In this multicenter (4-site), retrospective cohort study, data from 405 residents were collected. Regression analysis was done for the entire data set, and also breaking down the data by PGY-training year. This latter step was done in case training level showed a different correlation between conference attendance and ITE score.
There was no correlation between conference attendance rate and the ITE score, whether you look at the entire data set or whether you looked in a year-by-year analysis.

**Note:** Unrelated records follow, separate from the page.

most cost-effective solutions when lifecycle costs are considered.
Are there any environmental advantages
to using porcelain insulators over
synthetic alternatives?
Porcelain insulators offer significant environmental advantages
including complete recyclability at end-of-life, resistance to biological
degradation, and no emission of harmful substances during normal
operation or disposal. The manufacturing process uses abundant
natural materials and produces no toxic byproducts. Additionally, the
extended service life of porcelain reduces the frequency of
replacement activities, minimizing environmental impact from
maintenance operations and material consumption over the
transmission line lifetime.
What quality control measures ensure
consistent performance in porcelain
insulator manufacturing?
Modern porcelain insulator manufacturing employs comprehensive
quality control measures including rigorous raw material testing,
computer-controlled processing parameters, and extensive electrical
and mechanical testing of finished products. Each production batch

The study, however, did find 2 significant predictors of ITE score:
- USMLE step 1 score (Median of all residents = 220; IQR = 209-234)
- Female sex (sorry, guys)
- This was a retrospective study. A better study would be to do this prospectively.
- Each residency program has a different conference curriculum. This may have confounded the data.
- Data was not collected on the residents’ self-study or other educational practices.
- Because the RRC-EM standards require at least 70% conference attendance, the data only looks at residents with ≥70% attendance. What would the ITE scores have been for residents who had, for instance, 0% attendance rates? Now THAT would be interesting.
I personally believe that residency conferences has only a minimal-to-modest impact on how residents perform on their ITE exam and even how they perform clinically. Conference time does serve a good function though. It allows residents and faculty to socialize and provides residents with a little escape from the day-to-day clinical duties. This could just as well be accomplished by weekly or monthly “wellness sessions” where all residents are excused from clinical services.
Based on results from this study, perhaps we should re-look at the RRC-EM requirement for 70% minimum attendance at the 5 hours/week conference curriculum. For me, I’d like to see more time and resources spent towards providing a variety of learning tools for the residents. This would accommodate the residents’ various learning styles and afford residency programs more flexibility in custom-tailoring education for each individual.
Hern HG, et al. Conference attendance does not correlate with emergency medicine residency in-training examination scores. Acad Emerg Med. 209; 16:S63-S66.